Guernsey companies and their administrators and corporate service providers should consider taking the following steps to ascertain whether they or their clients are compliant with the substance rules:
- check the tax residence status of the company – whilst a company incorporated in Guernsey is in principle a Resident Company, depending on the facts it may qualify for treatment as a non-Guernsey resident.
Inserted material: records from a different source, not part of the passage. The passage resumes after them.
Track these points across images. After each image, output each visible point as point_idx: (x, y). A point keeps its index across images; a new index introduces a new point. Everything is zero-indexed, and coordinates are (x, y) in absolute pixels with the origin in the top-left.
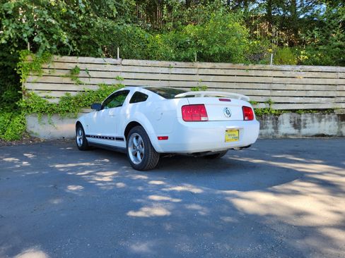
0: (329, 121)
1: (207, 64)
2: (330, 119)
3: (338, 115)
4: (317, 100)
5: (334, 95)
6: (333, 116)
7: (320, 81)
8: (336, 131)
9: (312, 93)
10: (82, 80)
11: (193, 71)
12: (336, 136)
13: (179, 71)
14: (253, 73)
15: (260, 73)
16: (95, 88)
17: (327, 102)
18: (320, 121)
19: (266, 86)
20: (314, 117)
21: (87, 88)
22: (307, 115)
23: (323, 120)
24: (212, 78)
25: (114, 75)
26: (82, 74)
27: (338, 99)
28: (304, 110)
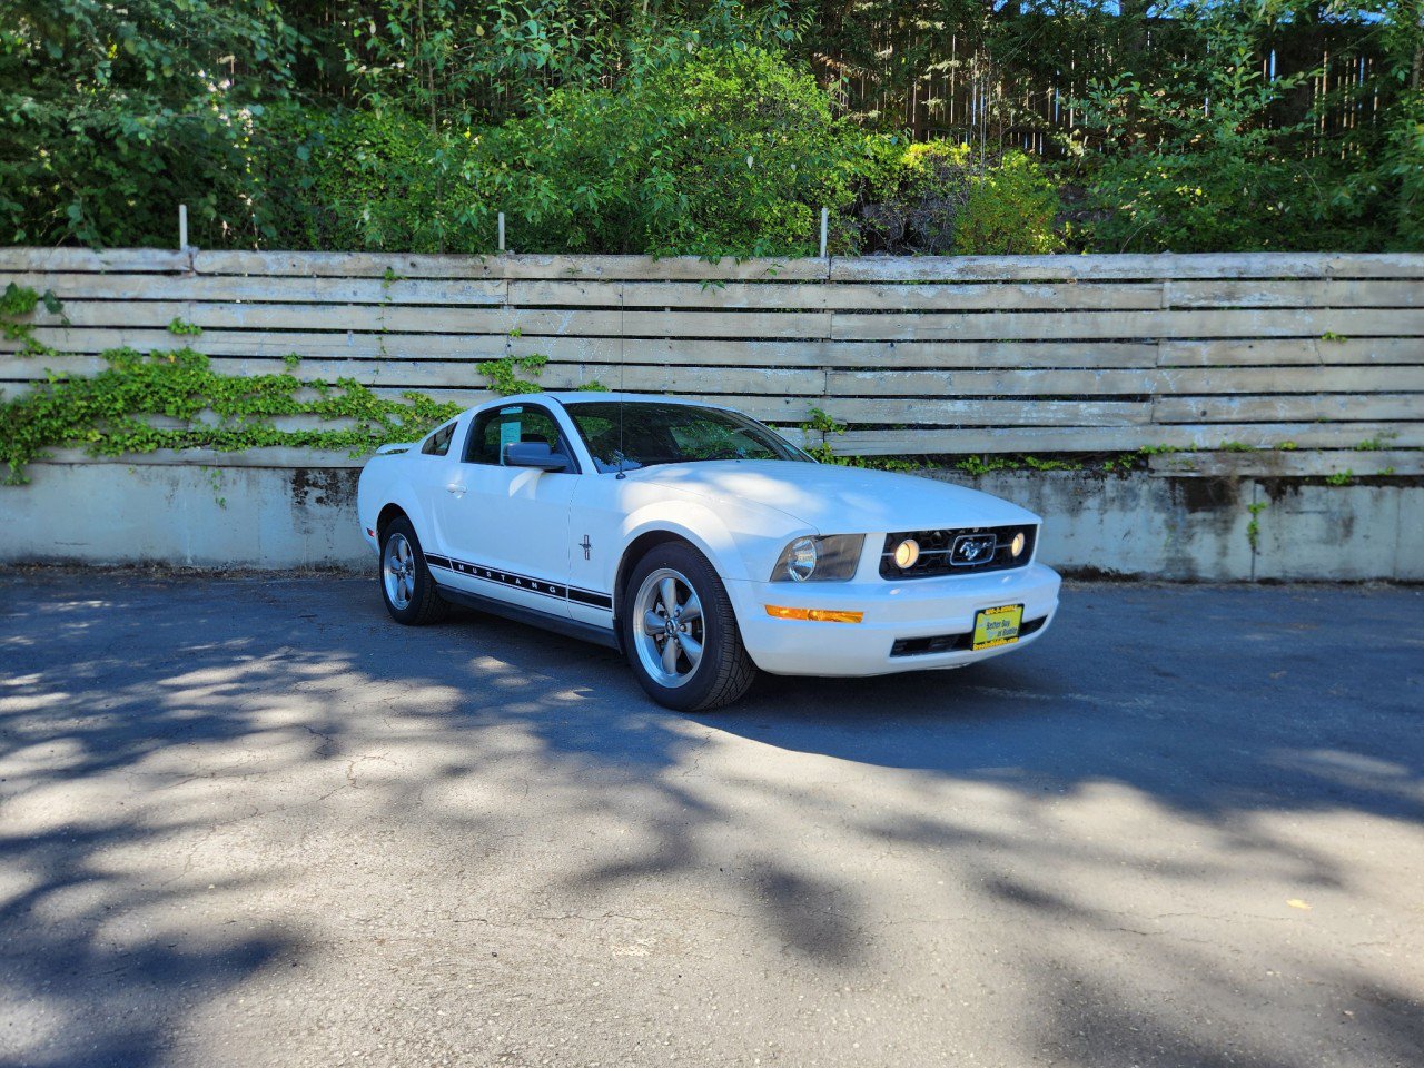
0: (1123, 507)
1: (545, 260)
2: (1126, 499)
3: (1172, 481)
4: (1054, 412)
5: (1148, 387)
6: (1143, 487)
7: (1066, 326)
8: (1162, 555)
9: (1027, 382)
10: (43, 337)
11: (491, 292)
12: (1159, 578)
13: (426, 293)
14: (739, 296)
15: (772, 296)
16: (92, 368)
17: (1108, 424)
18: (1075, 509)
19: (803, 354)
20: (1047, 489)
21: (60, 369)
22: (1011, 480)
23: (1092, 502)
24: (565, 322)
25: (164, 314)
26: (42, 314)
27: (1165, 409)
28: (993, 456)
Equally, a non-Guernsey incorporated company may be a Resident Company if it is centrally managed and controlled in Guernsey;
- ensure that the board of the IP Company comprises a sufficient level of appropriately qualified Guernsey resident directors;
- consider whether the IP Company is a High Risk IP Company and, if so, ensure that appropriate measures are in place to comply with the enhanced substance requirements;
- maintain records of the applicable CIGAs and the income and profits allocated to those CIGAs;
- ensure that sufficient board meetings are held in Guernsey and that detailed minutes of all board meetings are maintained;
- consider maintaining a substance register which summarises key facts about each board meeting, including who attended, when they were physically present, details of CIGAs conducted, etc.;
- analyse the terms of all their outsourcing arrangements to ensure that the parameters of the outsourced activity are appropriately drafted, the activity is properly overseen from Guernsey and sufficient CIGA is carried on in Guernsey; and
- administrators and corporate service providers should review their staff structure, internal systems, records, staff time sheets and outsourced activities to ensure that they have the on-island resources and systems to allow their clients to comply and demonstrate compliance with substance requirements and prepare for tax return disclosures.